With the advent of AI and its applications for student engagement, Londoño says cybersecurity is even more crucial.
“The warfare between bad guys and good guys has gotten to the nanosecond, people can iterate and iterate and iterate very quickly,” he says.
He started the school’s Information Security Office in 2012, working with threat defense platforms including Vectra, FireEye and Cyphort. This also led Londoño to join an advisory board for Cyphort to improve its product. Ultimately, he would like to see more cohesion in maintaining cybersecurity at Barry University and in general.
“It is very reactive, and there is a high fragmentation of tools,” Londoño says.
Home grown approach
Londoño’s efforts to make Barry’s tech cohesive and beneficial are also a way to give back to the school. After coming to the U.S. from his native Colombia in 1992, he earned both his bachelor’s in computer science and a master’s in information technology from the school. He joined the Barry staff in 1998 as a computer lab supervisor.
Londoño, 49, also holds a Ph.D. in computer information systems from Nova Southeastern University, which he earned in 2013.
He gives back off campus, too. In 2003, in his first community service project, Londoño taught at-risk kids in the Overtown neighborhood of Miami how to build and repair computers. He has also taught them how to write code.
As a member, and then vice chairman of the board for the nonprofit South Florida Digital Alliance, Londoño helped secure a $1 million grant from Microsoft to help increase technological literacy for disadvantaged populations in Miami.

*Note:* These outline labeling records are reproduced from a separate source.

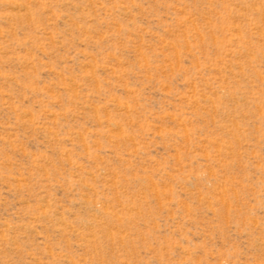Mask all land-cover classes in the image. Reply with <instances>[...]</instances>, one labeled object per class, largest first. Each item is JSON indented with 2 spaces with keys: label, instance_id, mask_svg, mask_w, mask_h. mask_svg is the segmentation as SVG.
<instances>
[{
  "label": "rangeland",
  "instance_id": "rangeland-1",
  "mask_svg": "<svg viewBox=\"0 0 264 264\" xmlns=\"http://www.w3.org/2000/svg\"><path fill=\"white\" fill-rule=\"evenodd\" d=\"M0 264H264V0H0Z\"/></svg>",
  "mask_w": 264,
  "mask_h": 264
}]
</instances>
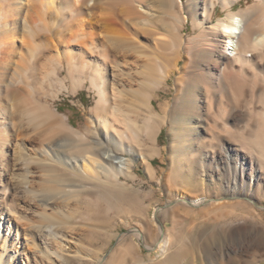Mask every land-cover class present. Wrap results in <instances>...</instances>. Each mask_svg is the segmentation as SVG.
Segmentation results:
<instances>
[{"label":"bare ground","instance_id":"bare-ground-1","mask_svg":"<svg viewBox=\"0 0 264 264\" xmlns=\"http://www.w3.org/2000/svg\"><path fill=\"white\" fill-rule=\"evenodd\" d=\"M241 1L0 0V264H67L69 257L147 264L139 244L132 255L124 239L106 263L88 256L70 224L72 216L85 218L89 190L107 206L121 203L134 157L155 174L148 158L158 153L168 102L156 109L153 100L171 75L174 103L194 99L182 126L200 152L191 174L225 175L227 197L263 223L249 192L264 180V0L234 11ZM103 5L114 12L98 15ZM217 5L226 15L214 22ZM188 22L193 35L184 32ZM201 52L212 64L205 72ZM84 85L95 97L77 127L56 101ZM202 197L182 201L197 206ZM214 201L223 203L207 202ZM157 236L163 257L149 264H186L178 244L162 230ZM222 258L205 254L189 264Z\"/></svg>","mask_w":264,"mask_h":264},{"label":"rangeland","instance_id":"rangeland-1","mask_svg":"<svg viewBox=\"0 0 264 264\" xmlns=\"http://www.w3.org/2000/svg\"><path fill=\"white\" fill-rule=\"evenodd\" d=\"M182 1L186 3V0ZM246 2L251 0L235 3L233 10L237 11L246 6ZM102 7L96 8V13L100 16L114 12V7L107 5ZM102 9L103 11H100ZM225 15L226 11L217 5L214 22ZM184 32L186 35H193L189 22L185 25ZM206 56L204 52H201L200 63L198 62L199 68L204 72L212 66ZM89 90L87 85H84L76 94H61L60 99L56 101L58 111L65 114L73 126L79 127L84 122L86 111L93 103L95 94ZM175 91L174 76L171 75L168 87L158 91L159 97L153 100L156 109L159 108L160 103H169H167L168 110L165 115L167 120L165 118L166 121L159 127L153 145L158 153L148 158L155 169V174L148 175L142 159L134 157L131 166L132 176L126 179L129 187L119 190L122 195L121 203L114 202L113 205L107 206L101 198H98L100 194L97 191L89 190L87 193L94 200L90 198V201L85 203L87 207L85 218L82 222L78 221L79 217L71 218L70 226L77 233L76 244L88 256H96L106 263L109 259H113L115 254L121 252L122 247H119V243L124 239L130 243L126 250L132 255L137 254L132 250L131 245L135 247V243L139 244L138 256L141 255L139 257L149 264L151 259L163 257V254L155 248L157 235L161 234L162 230L172 239L174 246L178 244L176 246L181 247L186 264L201 262L205 254H209L217 261L223 257L222 264H264V180L251 185L249 192L250 198L258 205L253 207L256 212H260L263 220L262 224H255V221L247 214V208L233 204L236 199L227 197L230 193L224 186L225 175L209 171L191 174L189 167L197 164L200 152L195 141H189L182 126L188 112L194 110V99L184 98L174 103ZM101 192L105 193L104 190ZM197 197L205 199L197 206L182 201V198L191 201ZM209 198H220L223 203L217 204V201L208 203ZM245 214L249 216V219ZM238 215H241L240 218ZM251 228L254 229L251 230ZM137 230L143 234L142 238L135 235ZM244 239L249 241L248 249L235 254L234 250L241 247L240 241L242 243ZM125 259L126 264L133 262V258ZM66 261L67 264L96 263L92 259L81 261L76 257H69Z\"/></svg>","mask_w":264,"mask_h":264}]
</instances>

When he finds time to relax, Londoño enjoys wine and cigars, and has traveled to the Dominican Republic and Nicaragua to sample cigars. Yet as hard as he may push himself on campus, Londoño pushes just as hard as a triathlete in Iron Man competitions. The most difficult point in the competition comes near the third stage, he says.
“It probably comes right at the beginning of the last leg, which is running a full marathon,” he says. “Then you are getting off the bike after riding 112 miles, changing your shoes and setting your mind to run a full marathon.